I folded laundry while watching the "wicked smart" CBS Evening News (alluding to the last story about seeking the authentic Boston accent).  Meanwhile, I shouted to my dog downstairs that I'd be back down shortly (she gets lonely, and can't walk, let alone climb stairs).  All multi-tasking.  Reality runs in parallel even if we imagine "now" time slices in sequence, integrating the differences.

The Gathering of Western Young Friends was also influential, in developing my appreciation for an institutional kitchen.  This group of Quaker-Pagans sought out remote retreat center camping facilities that would allow the customers to take over logistics in a big way.

We brought in our own supplies and orchestrated the meals.  It helped that a few of us (not me so much) were serious foodies, the kind with their own knife rolls.  Some had cooked professionally.

Fast forward to Food Not Bombs.  When one joins a food prep team as an anonymous stranger, with others on the team also unknown to one another, with the ingredients for that day also somewhat luck of the draw, then collaboration powers inevitably get developed (unless there's a breakdown).  People have an ability to self-organize, given optimum conditions (e.g. the prospect of a healthy meal as a reward for task completion).

I was able to book our Quaker meetinghouse on Stark Street for a year of such experiments.  We pulled it off every Thursday.  My house was a hub for bicycle trailers coming and going.  We had some room for inventory, both at my house and in the meetinghouse basement (just a single box in the latter location).  My blogs chronicle this chapter and suggests one's habits have a way of perpetuating themselves, have a kind of inertia of their own.  Isn't that why we call them habits?

The most powerful habits are habits of mind, which may encounter the least resistance.  Physical habits maybe change, but in thought we have freedom, including the freedom to get stuck in a rut.  Learning to get free of thoughts that comprise a mental prison more than a path to liberation is a life-long challenge.

We need fast reflexes to get by.  Habits of thought are not in and of themselves "bad" so much as "potentially worth countering" -- usually with other habits.  We learn to consciously cultivate new habits as a way of dampening obsolete ones.

In team sports, coaches strive to impart the habits associated with team work.  In my essay on Home Economics for MathFuture, I stress the similarities between athleticism and multi-tasking with others in a well-equipped kitchen.  Sailing a boat likewise requires working as a crew.

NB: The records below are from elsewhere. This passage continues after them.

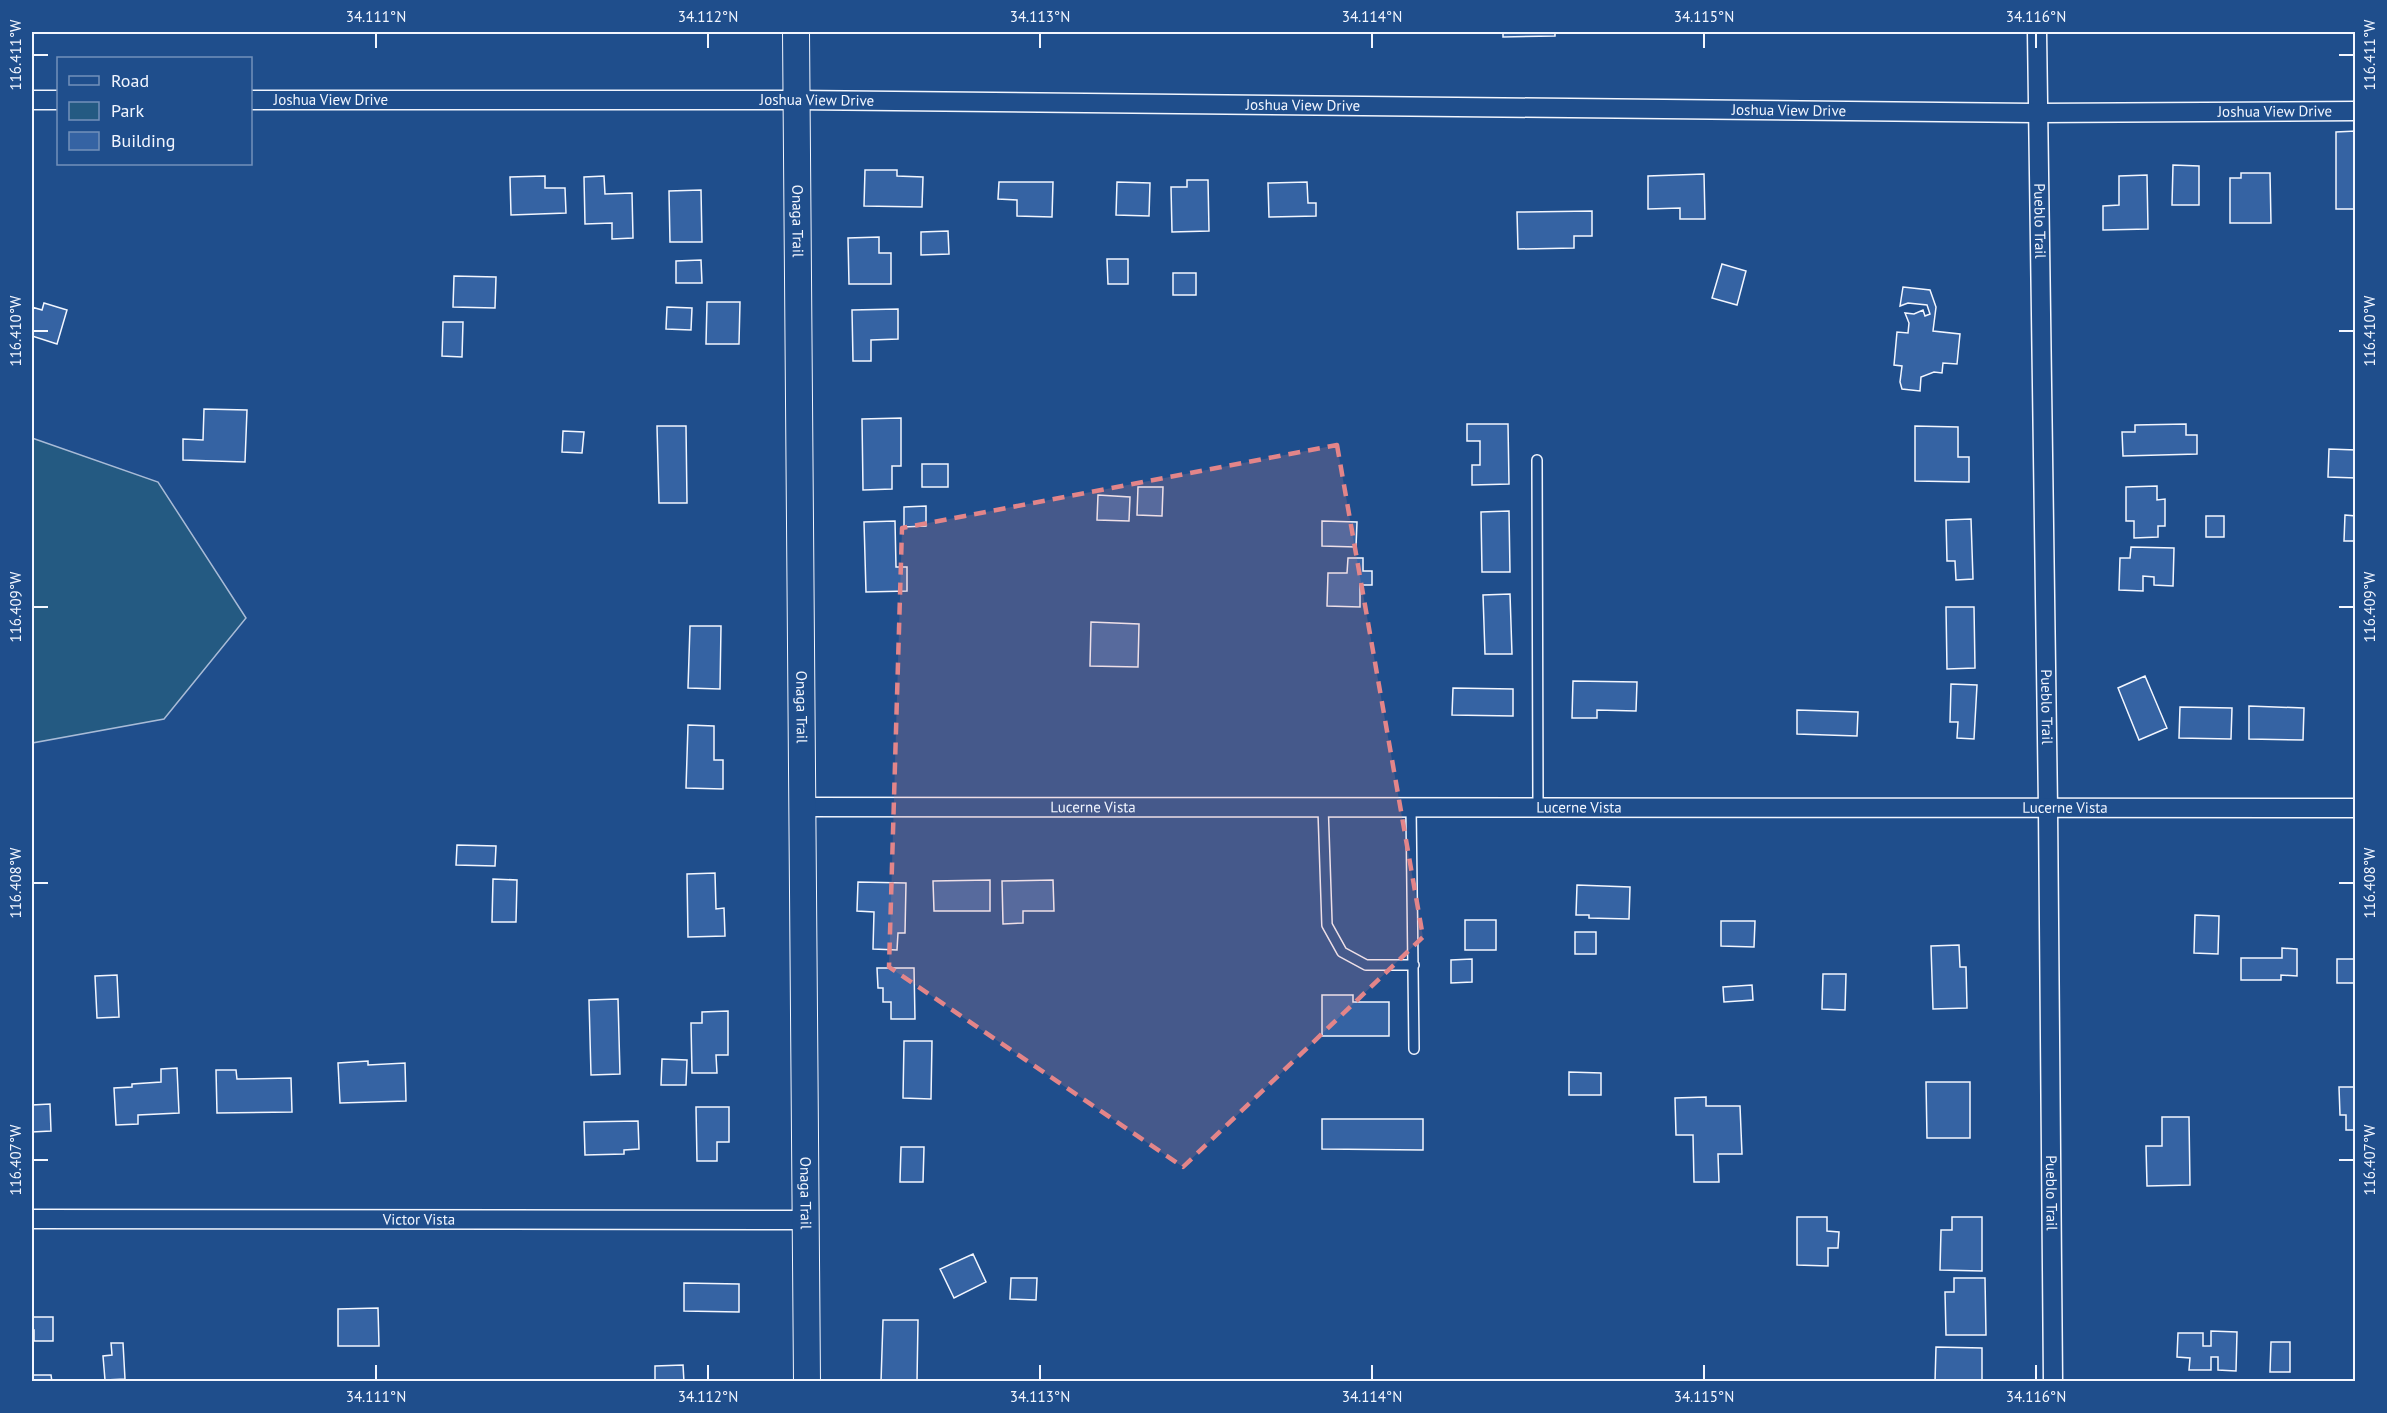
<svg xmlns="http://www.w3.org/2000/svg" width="2387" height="1413" viewBox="0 0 2387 1413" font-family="'PT Sans',sans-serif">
<rect width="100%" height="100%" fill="#1f4e8c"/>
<path fill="#245a82" stroke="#a8bbd7" stroke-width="1.5" d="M 32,438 L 158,482 L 246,618 L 164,719 L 32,743 Z"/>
<path fill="#3563a3" stroke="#f2f6ff" stroke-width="1.5" d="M 716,32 L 748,32 L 748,33 L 716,33 Z
M 1503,32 L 1555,32 L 1555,36 L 1503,37 Z
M 1791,32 L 1819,32 L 1819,33 L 1791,33 Z
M 2356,131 L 2356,209 L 2336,209 L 2336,132 Z
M 2173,165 L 2199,166 L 2199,205 L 2172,205 Z
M 865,170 L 897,170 L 897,176 L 923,177 L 922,207 L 864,206 Z
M 2241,173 L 2270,173 L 2271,223 L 2230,223 L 2230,178 L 2241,178 Z
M 1704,174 L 1705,219 L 1680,219 L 1680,208 L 1648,209 L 1648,176 Z
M 2147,175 L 2148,229 L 2103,230 L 2103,206 L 2119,205 L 2119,176 Z
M 545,176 L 545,188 L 565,188 L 566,213 L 511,215 L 510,177 Z
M 604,176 L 605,194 L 632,193 L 633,238 L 612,239 L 612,223 L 585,224 L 584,177 Z
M 1187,180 L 1208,180 L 1209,231 L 1172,232 L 1171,187 L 1187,187 Z
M 999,182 L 1053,182 L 1052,217 L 1017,216 L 1017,200 L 998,199 Z
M 1117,182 L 1150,183 L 1149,216 L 1116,215 Z
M 1307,182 L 1308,203 L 1316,203 L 1316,216 L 1269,217 L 1268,183 Z
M 701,190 L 702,242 L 670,242 L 669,191 Z
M 1592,211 L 1592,236 L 1574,236 L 1574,248 L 1518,249 L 1517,212 Z
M 948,231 L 949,254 L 921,255 L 921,232 Z
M 879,237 L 879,253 L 891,253 L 891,284 L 849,284 L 848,238 Z
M 1107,259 L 1128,259 L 1128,284 L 1108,284 Z
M 701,260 L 702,283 L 676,283 L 676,261 Z
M 1722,264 L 1746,271 L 1737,305 L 1712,298 Z
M 1173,273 L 1196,273 L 1196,295 L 1173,295 Z
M 454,276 L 496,277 L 495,308 L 453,307 Z
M 1903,287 L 1930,290 L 1936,307 L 1933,331 L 1960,334 L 1957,364 L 1943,363 L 1942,373 L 1934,372 L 1921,377 L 1920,391 L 1902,389 L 1900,382 L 1902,366 L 1894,365 L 1897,332 L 1908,333 L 1909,323 L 1905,313 L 1914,314 L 1923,310 L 1925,316 L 1930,314 L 1927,305 L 1908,303 L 1900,306 Z
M 707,302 L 740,302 L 739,344 L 706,344 Z
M 44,303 L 67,310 L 57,344 L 32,336 L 32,307 L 42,310 Z
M 667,307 L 692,308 L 691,330 L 666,329 Z
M 898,309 L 898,339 L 871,340 L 871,361 L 853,361 L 852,310 Z
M 443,322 L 463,322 L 462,357 L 442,356 Z
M 204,409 L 247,410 L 245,462 L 183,460 L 183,439 L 203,440 Z
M 901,418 L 901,466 L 892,466 L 892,489 L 863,490 L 862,419 Z
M 1467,424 L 1508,424 L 1509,484 L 1472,485 L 1472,465 L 1480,465 L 1480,441 L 1467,441 Z
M 2186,424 L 2186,435 L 2197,435 L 2197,454 L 2123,456 L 2122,432 L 2135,432 L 2135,425 Z
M 657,426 L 686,426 L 687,503 L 659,503 Z
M 1915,426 L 1958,427 L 1958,457 L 1969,457 L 1969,482 L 1915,481 Z
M 563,431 L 584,432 L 582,453 L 562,452 Z
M 2329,449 L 2356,450 L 2356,478 L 2328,477 Z
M 922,464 L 948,464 L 948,487 L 922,487 Z
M 2157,486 L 2157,500 L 2165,499 L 2165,526 L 2158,526 L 2158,537 L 2134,538 L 2134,521 L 2126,521 L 2126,487 Z
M 1138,487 L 1163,487 L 1162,516 L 1137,515 Z
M 1098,495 L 1130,497 L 1129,521 L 1097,520 Z
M 926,506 L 926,526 L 904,527 L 904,507 Z
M 1509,511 L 1510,572 L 1482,572 L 1481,512 Z
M 2345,515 L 2356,516 L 2356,541 L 2344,541 Z
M 2206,516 L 2224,516 L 2224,537 L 2206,537 Z
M 1971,519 L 1973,579 L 1956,580 L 1955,561 L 1947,561 L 1946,520 Z
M 895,521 L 896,567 L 907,567 L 907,591 L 866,592 L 864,522 Z
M 1322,521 L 1357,522 L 1356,547 L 1322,546 Z
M 2131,547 L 2174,548 L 2173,586 L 2154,585 L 2154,577 L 2143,576 L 2143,591 L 2119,590 L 2120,558 L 2130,558 Z
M 1348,558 L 1363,558 L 1363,571 L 1372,571 L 1372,585 L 1360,585 L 1360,607 L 1327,606 L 1328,573 L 1347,573 Z
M 1510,594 L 1512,654 L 1485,654 L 1483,595 Z
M 1946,607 L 1974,607 L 1975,668 L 1947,669 Z
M 1091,622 L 1139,624 L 1138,667 L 1090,666 Z
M 690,626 L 721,626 L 720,689 L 688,688 Z
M 2145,676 L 2167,728 L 2139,740 L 2118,688 Z
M 1573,681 L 1637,682 L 1636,711 L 1597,710 L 1597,718 L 1572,718 Z
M 1951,684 L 1977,685 L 1974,739 L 1957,738 L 1958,722 L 1950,722 Z
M 1453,688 L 1513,689 L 1513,716 L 1452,715 Z
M 2249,706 L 2304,708 L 2303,740 L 2249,739 Z
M 2180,707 L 2232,708 L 2231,739 L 2179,738 Z
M 1797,710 L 1858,712 L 1857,736 L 1797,734 Z
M 688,725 L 714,726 L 714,760 L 723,760 L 723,789 L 686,788 Z
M 457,845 L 496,846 L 495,866 L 456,865 Z
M 715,873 L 716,909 L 724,908 L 725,936 L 688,937 L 687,874 Z
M 493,879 L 517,880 L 516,922 L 492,922 Z
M 990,880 L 990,911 L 934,911 L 933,881 Z
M 1053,880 L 1054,911 L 1023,911 L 1023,923 L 1003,924 L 1002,881 Z
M 858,882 L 906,883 L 905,933 L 898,933 L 897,950 L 873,949 L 874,912 L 857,911 Z
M 1577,885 L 1630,887 L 1629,919 L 1589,918 L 1589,915 L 1576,915 Z
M 2195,915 L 2219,916 L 2218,954 L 2194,953 Z
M 1465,920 L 1496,920 L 1496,950 L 1465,950 Z
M 1721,921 L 1755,921 L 1754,947 L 1721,946 Z
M 1575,932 L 1596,932 L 1596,954 L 1575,954 Z
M 1959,945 L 1960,967 L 1966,967 L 1967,1008 L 1933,1009 L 1931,946 Z
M 2282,948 L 2297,949 L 2297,976 L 2281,975 L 2281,980 L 2241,980 L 2241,958 L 2282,958 Z
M 1472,959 L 1472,982 L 1451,983 L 1451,960 Z
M 2337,959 L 2356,959 L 2356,983 L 2337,983 Z
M 877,968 L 914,968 L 915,1019 L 891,1019 L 891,1002 L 883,1002 L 883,988 L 878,988 Z
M 1823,974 L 1846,974 L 1845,1010 L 1822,1009 Z
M 117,975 L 119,1017 L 97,1018 L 95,976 Z
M 1752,985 L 1753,1000 L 1724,1002 L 1723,987 Z
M 1322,995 L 1353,995 L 1353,1002 L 1389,1002 L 1389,1036 L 1322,1036 Z
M 618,999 L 620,1074 L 591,1075 L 589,1000 Z
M 728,1011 L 728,1055 L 716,1055 L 717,1073 L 692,1073 L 691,1023 L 702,1023 L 702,1012 Z
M 904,1041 L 932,1041 L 931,1099 L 903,1098 Z
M 662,1059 L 687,1060 L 686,1085 L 661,1085 Z
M 368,1061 L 368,1065 L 405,1063 L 406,1101 L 340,1103 L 338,1063 Z
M 177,1068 L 179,1113 L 138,1115 L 138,1124 L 116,1125 L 114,1088 L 132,1087 L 132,1084 L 161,1082 L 161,1069 Z
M 216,1070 L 236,1070 L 237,1079 L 291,1078 L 292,1112 L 217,1113 Z
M 1569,1072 L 1601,1073 L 1601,1095 L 1569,1095 Z
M 1926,1082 L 1970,1082 L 1970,1138 L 1927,1138 Z
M 2339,1087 L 2356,1087 L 2356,1130 L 2346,1130 L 2346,1115 L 2340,1115 Z
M 1706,1097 L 1706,1106 L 1740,1106 L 1742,1154 L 1718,1154 L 1719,1182 L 1694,1182 L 1693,1135 L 1676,1135 L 1675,1098 Z
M 50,1104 L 51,1131 L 32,1132 L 32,1105 Z
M 696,1107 L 729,1107 L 729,1142 L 717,1142 L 717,1161 L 697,1161 Z
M 2162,1117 L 2189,1117 L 2190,1185 L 2147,1186 L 2146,1146 L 2162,1146 Z
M 1322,1119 L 1423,1119 L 1423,1150 L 1322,1149 Z
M 638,1121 L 639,1149 L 624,1150 L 624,1154 L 585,1155 L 584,1122 Z
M 901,1147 L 924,1147 L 923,1182 L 900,1182 Z
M 1797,1217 L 1827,1217 L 1827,1231 L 1839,1232 L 1838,1248 L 1828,1248 L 1828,1266 L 1797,1265 Z
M 1952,1217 L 1982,1217 L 1982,1271 L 1940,1270 L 1941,1230 L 1952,1230 Z
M 973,1254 L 986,1282 L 954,1298 L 940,1269 Z
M 1011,1278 L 1037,1278 L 1036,1300 L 1010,1299 Z
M 1954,1278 L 1985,1278 L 1986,1335 L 1946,1335 L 1945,1292 L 1954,1292 Z
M 684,1283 L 739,1284 L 739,1312 L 684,1311 Z
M 32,1294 L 33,1317 L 53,1317 L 53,1341 L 34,1341 L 34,1330 L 32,1330 Z
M 378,1308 L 379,1346 L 338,1346 L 338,1309 Z
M 883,1320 L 918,1320 L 917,1382 L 881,1382 Z
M 2211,1331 L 2237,1332 L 2236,1371 L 2218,1370 L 2218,1357 L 2211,1357 L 2211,1370 L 2189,1370 L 2190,1358 L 2177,1357 L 2178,1333 L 2203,1333 L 2203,1346 L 2211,1346 Z
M 2271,1342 L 2290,1342 L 2290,1372 L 2270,1372 Z
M 111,1343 L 123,1343 L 125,1379 L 105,1380 L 103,1356 L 112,1355 Z
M 1936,1347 L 1982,1348 L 1982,1382 L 1935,1382 Z
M 683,1365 L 684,1382 L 655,1382 L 655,1366 Z
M 32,1375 L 51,1375 L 52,1382 L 32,1382 Z
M 356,1380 L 356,1382 L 317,1382 L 317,1381 Z"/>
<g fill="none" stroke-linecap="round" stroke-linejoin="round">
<defs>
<path id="lane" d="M 1537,460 L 1538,808
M 1323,807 L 1327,925 L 1342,952 L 1366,965 L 1414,965
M 1411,807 L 1414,1049"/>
<g id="street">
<path id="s1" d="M 2037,32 L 2048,808 L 2053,1382"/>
<path d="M 32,100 L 58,100"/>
<path id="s2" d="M 250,100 L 796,100 L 2038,113 L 2356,111"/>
<path id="s3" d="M 802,807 L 2356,808"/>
<path id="s4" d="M 32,1219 L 806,1220"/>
</g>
<g id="secondary">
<path id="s5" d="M 796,32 L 807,1382"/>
</g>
</defs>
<use href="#lane" stroke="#f2f6ff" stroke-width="12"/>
<use href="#street" stroke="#f2f6ff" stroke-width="21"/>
<use href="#secondary" stroke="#f2f6ff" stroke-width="28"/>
<use href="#lane" stroke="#1f4e8c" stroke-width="9"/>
<use href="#street" stroke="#1f4e8c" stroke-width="18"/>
<use href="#secondary" stroke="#1f4e8c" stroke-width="26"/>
</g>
<path fill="#e38589" fill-opacity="0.2" stroke="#e38589" stroke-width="4.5" stroke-dasharray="12 8" stroke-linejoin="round" d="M 1337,445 L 1423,937 L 1183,1167 L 889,967 L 902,528 Z"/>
<path fill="none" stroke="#f2f6ff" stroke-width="2" d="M 376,33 L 376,48M 708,33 L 708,48M 1040,33 L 1040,48M 1372,33 L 1372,48M 1704,33 L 1704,48M 2036,33 L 2036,48M 33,55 L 48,55M 2339,55 L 2354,55M 33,331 L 48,331M 2339,331 L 2354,331M 33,607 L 48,607M 2339,607 L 2354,607M 33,883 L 48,883M 2339,883 L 2354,883M 33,1160 L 48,1160M 2339,1160 L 2354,1160M 376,1365 L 376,1380M 708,1365 L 708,1380M 1040,1365 L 1040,1380M 1372,1365 L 1372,1380M 1704,1365 L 1704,1380M 2036,1365 L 2036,1380"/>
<g text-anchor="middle" stroke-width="4.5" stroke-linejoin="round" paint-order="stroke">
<g font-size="15" fill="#f2f6ff" stroke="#1f4e8c">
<text dy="5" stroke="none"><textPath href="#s2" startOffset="81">Joshua View Drive</textPath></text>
<text dy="5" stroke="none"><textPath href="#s2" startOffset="567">Joshua View Drive</textPath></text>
<text dy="5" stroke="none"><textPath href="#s2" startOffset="1053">Joshua View Drive</textPath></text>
<text dy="5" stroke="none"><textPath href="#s2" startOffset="1539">Joshua View Drive</textPath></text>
<text dy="5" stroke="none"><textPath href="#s2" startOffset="2025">Joshua View Drive</textPath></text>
<text dy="5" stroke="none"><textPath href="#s5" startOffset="189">Onaga Trail</textPath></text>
<text dy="5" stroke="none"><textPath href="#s1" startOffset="189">Pueblo Trail</textPath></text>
<text dy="5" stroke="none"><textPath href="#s1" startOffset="675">Pueblo Trail</textPath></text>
<text dy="5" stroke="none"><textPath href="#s5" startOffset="675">Onaga Trail</textPath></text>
<text dy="5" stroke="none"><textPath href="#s3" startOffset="291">Lucerne Vista</textPath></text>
<text dy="5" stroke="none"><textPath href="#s3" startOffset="777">Lucerne Vista</textPath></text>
<text dy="5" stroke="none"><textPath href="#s3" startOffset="1263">Lucerne Vista</textPath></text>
<text dy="5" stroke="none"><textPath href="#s5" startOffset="1161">Onaga Trail</textPath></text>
<text dy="5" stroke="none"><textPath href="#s1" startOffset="1161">Pueblo Trail</textPath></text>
<text dy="5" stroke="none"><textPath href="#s4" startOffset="387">Victor Vista</textPath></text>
</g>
</g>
<rect width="2387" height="1413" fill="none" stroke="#1f4e8c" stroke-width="66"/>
<rect x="57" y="57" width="195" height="108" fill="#1f4e8c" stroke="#7391ba" stroke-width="1.5"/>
<rect x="69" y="76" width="30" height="9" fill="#1f4e8c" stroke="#7391ba" stroke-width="1.5"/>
<text x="111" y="87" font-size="18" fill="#f2f6ff">Road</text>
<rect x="69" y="102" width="30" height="18" fill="#245a82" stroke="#7391ba" stroke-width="1.5"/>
<text x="111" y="117" font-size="18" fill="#f2f6ff">Park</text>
<rect x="69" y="132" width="30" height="18" fill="#3563a3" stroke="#7391ba" stroke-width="1.5"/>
<text x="111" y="147" font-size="18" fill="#f2f6ff">Building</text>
<rect x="33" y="33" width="2321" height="1347" fill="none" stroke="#f2f6ff" stroke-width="2"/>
<g font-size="15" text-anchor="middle" fill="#f2f6ff">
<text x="376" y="22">34.111°N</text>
<text x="708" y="22">34.112°N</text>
<text x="1040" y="22">34.113°N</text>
<text x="1372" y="22">34.114°N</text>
<text x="1704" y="22">34.115°N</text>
<text x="2036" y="22">34.116°N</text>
<text transform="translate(2370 55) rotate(-90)" y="5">116.411°W</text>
<text transform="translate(16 55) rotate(-90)" y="5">116.411°W</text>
<text transform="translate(2370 331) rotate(-90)" y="5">116.410°W</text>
<text transform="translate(16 331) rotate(-90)" y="5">116.410°W</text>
<text transform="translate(2370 607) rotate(-90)" y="5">116.409°W</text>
<text transform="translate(16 607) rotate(-90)" y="5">116.409°W</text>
<text transform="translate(2370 883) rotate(-90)" y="5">116.408°W</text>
<text transform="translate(16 883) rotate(-90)" y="5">116.408°W</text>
<text transform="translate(2370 1160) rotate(-90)" y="5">116.407°W</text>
<text transform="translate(16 1160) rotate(-90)" y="5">116.407°W</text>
<text x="376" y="1402">34.111°N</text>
<text x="708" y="1402">34.112°N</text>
<text x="1040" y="1402">34.113°N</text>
<text x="1372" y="1402">34.114°N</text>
<text x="1704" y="1402">34.115°N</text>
<text x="2036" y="1402">34.116°N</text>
</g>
</svg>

Every successful enterprise needs team players with an ability to work together, developed over time through practice.  Home Economics, as much as any team sport, might become a basis for infusing these skills more widely through what we call school.

Jay Rinsing Burley

Friday, January 01, 2016

Think Outside the Box

Those of us working in the neighborhood of Common Core and STEAM (STEM + Anthro, or Art in most accounts), might appreciate "outside the box" as a fine meme to build on.

How?

What do you picture when you picture a box?

No doubt a rectilinear affair no?  Not a tetrahedron certainly.  But why not?

The tetrahedron is the paradigm container, with minimal edges and faces.

Forget practicality, think about conceptuality.

We'll get back to practicality, with the same Cube in a spanking new context.

We might spin it as "break free from the box" in the sense of the box's shape

We're free of our stereotype of "a box".  The blinders have come off.

What difference does it make, to be free of the "box shape"?  Think about it.